Dear Community,

I was wondering whether I can further reduce memory consumption on a specific operation that I identified that is using a lot of memory. I noticed that 1) the **A** and **B** matrix both as float.32 and 2) the resulting coefficients **c** also float.32, lead to rather large memory usage.

While I can manually cast A and B to float.16 so that the resulting coefficients **c** are also float.16, leading to quite reduced memory constraint, I was wondering whether it is possible to use mixed precision instead of manually casting the tensors to float.16 ?

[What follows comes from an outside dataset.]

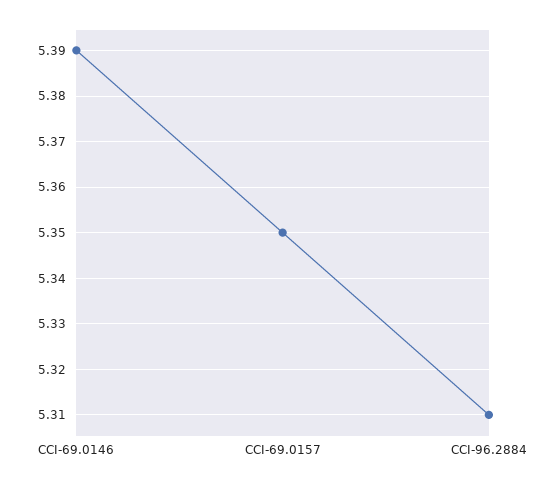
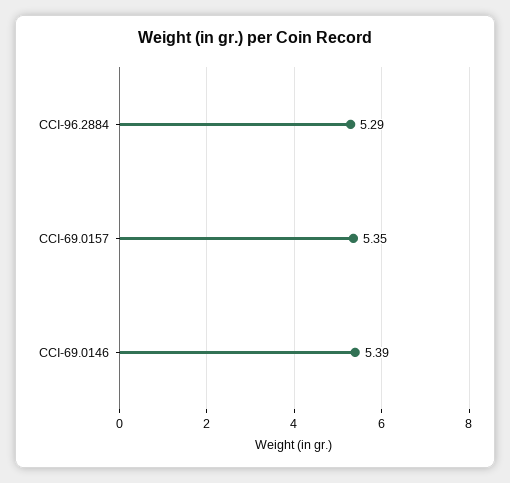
CCI-96.2884: 5.31 -> 5.29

I am not sure whether this is necessary, since we dont need gradients on **A** and **B** but on the coefficients **c**.

This is my code:

```
self.A = torch.from_numpy(GBTA).to(device, dtype=torch.float16).requires_grad_(False)
self.B = torch.from_numpy(GBTB).to(device, dtype=torch.float16).requires_grad_(False)
c_t = F.linear(c_t.half(), self.A[t].half()) + self.B[t].squeeze(-1) * input
```

I am not sure how to wrap gad scalar into this, as we already do auto-cast mixed precision and pass the scalar from gradscalar into the training function:

```
scaler = GradScaler()
train_loss, train_class_acc, train_noobj_acc, train_obj_acc = (
trainholov4_enas_vid_bptt(
device,
train_loader,
model,
optimizer,
scheduler,
loss_f,
scaled_anchors,
scaler,
conf_thresh=0.8,
mode="ciou",
target_batch_size=args.target_batch_size,
ngpus=args.ngpus,
)
)
```

So it may not be needed to add gad scalar and maybe something like this would just work ?

```
self.A = torch.from_numpy(GBTA).to(device, dtype=torch.float16).requires_grad_(False)
self.B = torch.from_numpy(GBTB).to(device, dtype=torch.float16).requires_grad_(False)
with autocast():
c_t = F.linear(c_t.half(), self.A[t].half()) + self.B[t].squeeze(-1) * input
```

Please let me know, I would be happy to hear about suggestions or answers.